Semantic-aware matrix factorization hashing with intra- and inter-modality fusion for image-text retrieval

Dongxue Shi, Zheng Liu, Shanshan Gao, Ang Li

Published: 2025, Last Modified: 11 Apr 2025Appl. Intell. 2025EveryoneRevisionsBibTeXCC BY-SA 4.0

Abstract: Cross-modal retrieval aims to retrieve related items in one modality using a query from another modality. As the foundational and key challenge of it, image-text retrieval has garnered significant research interest from scholars. In recent years, hashing techniques have gained widespread interest for large-scale dataset retrieval due to their minimal storage requirements and rapid query processing capabilities.
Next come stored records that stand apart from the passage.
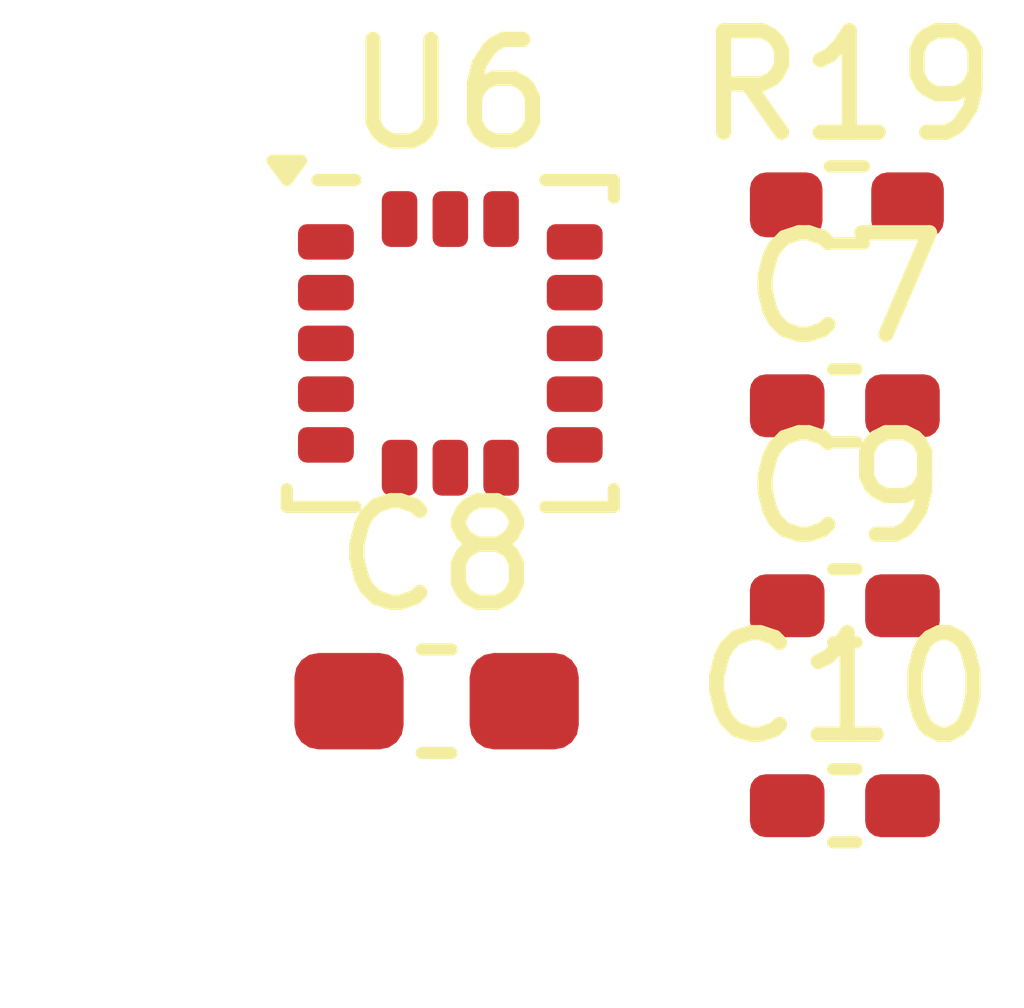
<source format=kicad_pcb>
(kicad_pcb
	(version 20241229)
	(generator "pcbnew")
	(generator_version "9.0")
	(general
		(thickness 1.6)
		(legacy_teardrops no)
	)
	(paper "A4")
	(layers
		(0 "F.Cu" signal)
		(2 "B.Cu" signal)
		(9 "F.Adhes" user "F.Adhesive")
		(11 "B.Adhes" user "B.Adhesive")
		(13 "F.Paste" user)
		(15 "B.Paste" user)
		(5 "F.SilkS" user "F.Silkscreen")
		(7 "B.SilkS" user "B.Silkscreen")
		(1 "F.Mask" user)
		(3 "B.Mask" user)
		(17 "Dwgs.User" user "User.Drawings")
		(19 "Cmts.User" user "User.Comments")
		(21 "Eco1.User" user "User.Eco1")
		(23 "Eco2.User" user "User.Eco2")
		(25 "Edge.Cuts" user)
		(27 "Margin" user)
		(31 "F.CrtYd" user "F.Courtyard")
		(29 "B.CrtYd" user "B.Courtyard")
		(35 "F.Fab" user)
		(33 "B.Fab" user)
		(39 "User.1" user)
		(41 "User.2" user)
		(43 "User.3" user)
		(45 "User.4" user)
	)
	(setup
		(pad_to_mask_clearance 0)
		(allow_soldermask_bridges_in_footprints no)
		(tenting front back)
		(pcbplotparams
			(layerselection 0x00000000_00000000_55555555_5755f5ff)
			(plot_on_all_layers_selection 0x00000000_00000000_00000000_00000000)
			(disableapertmacros no)
			(usegerberextensions no)
			(usegerberattributes yes)
			(usegerberadvancedattributes yes)
			(creategerberjobfile yes)
			(dashed_line_dash_ratio 12.000000)
			(dashed_line_gap_ratio 3.000000)
			(svgprecision 4)
			(plotframeref no)
			(mode 1)
			(useauxorigin no)
			(hpglpennumber 1)
			(hpglpenspeed 20)
			(hpglpendiameter 15.000000)
			(pdf_front_fp_property_popups yes)
			(pdf_back_fp_property_popups yes)
			(pdf_metadata yes)
			(pdf_single_document no)
			(dxfpolygonmode yes)
			(dxfimperialunits yes)
			(dxfusepcbnewfont yes)
			(psnegative no)
			(psa4output no)
			(plot_black_and_white yes)
			(sketchpadsonfab no)
			(plotpadnumbers no)
			(hidednponfab no)
			(sketchdnponfab yes)
			(crossoutdnponfab yes)
			(subtractmaskfromsilk no)
			(outputformat 1)
			(mirror no)
			(drillshape 1)
			(scaleselection 1)
			(outputdirectory "")
		)
	)
	(net 0 "")
	(net 1 "GND")
	(net 2 "+3.3V")
	(net 3 "Net-(U6-REGOUT)")
	(net 4 "Net-(U6-~{CS})")
	(net 5 "unconnected-(U6-INT-Pad6)")
	(net 6 "/sda")
	(net 7 "unconnected-(U6-RESV-Pad7)")
	(net 8 "/scl")
	(footprint "Capacitor_SMD:C_0402_1005Metric_Pad0.74x0.62mm_HandSolder" (layer "F.Cu") (at 103.9325 71.03))
	(footprint "Package_LGA:LGA-16_3x3mm_P0.5mm_LayoutBorder3x5y" (layer "F.Cu") (at 100.0475 68.445))
	(footprint "Capacitor_SMD:C_0402_1005Metric_Pad0.74x0.62mm_HandSolder" (layer "F.Cu") (at 103.9325 73))
	(footprint "Capacitor_SMD:C_0402_1005Metric_Pad0.74x0.62mm_HandSolder" (layer "F.Cu") (at 103.9325 69.06))
	(footprint "Resistor_SMD:R_0402_1005Metric_Pad0.72x0.64mm_HandSolder" (layer "F.Cu") (at 103.9525 67.08))
	(footprint "Capacitor_SMD:C_0603_1608Metric_Pad1.08x0.95mm_HandSolder" (layer "F.Cu") (at 99.9125 71.97))
	(embedded_fonts no)
)

</source>
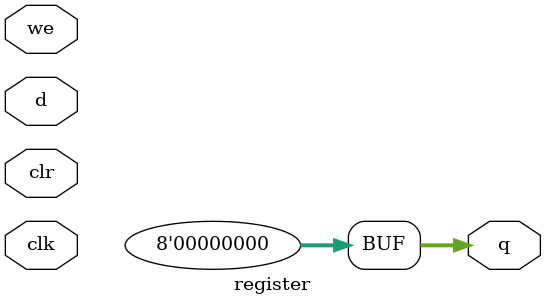
<source format=v>
`timescale 1ns / 1ps

module register(clk, clr, we, d, q);
  parameter N = 8;
  parameter V = 0;
  input clk, clr, we;
  input [N-1:0] d;
  output [N-1:0] q = V;
  reg [N-1:0] q;

  always @(posedge clk or posedge clr)
    begin
      if (clr)
        q = V;
      else if (clk)
        if (we)
          q = d;
    end
endmodule

</source>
However, existing hashing approaches either learn unified representations for both modalities or specific representations within each modality. The former approach lacks modality-specific information, while the latter does not consider the relationships between image-text pairs across various modalities. Therefore, we propose an innovative supervised hashing method that leverages intra-modality and inter-modality matrix factorization. This method integrates semantic labels into the hash code learning process, aiming to understand both inter-modality and intra-modality relationships within a unified framework for diverse data types. The objective is to preserve inter-modal complementarity and intra-modal consistency in multimodal data. Our approach involves: (1) mapping data from various modalities into a shared latent semantic space through inter-modality matrix factorization to derive unified hash codes, and (2) mapping data from each modality into modality-specific latent semantic spaces via intra-modality matrix factorization to obtain modality-specific hash codes. These are subsequently merged to construct the final hash codes. Experimental results demonstrate that our approach surpasses several state-of-the-art cross-modal image-text retrieval hashing methods. Additionally, ablation studies further validate the effectiveness of each component within our model.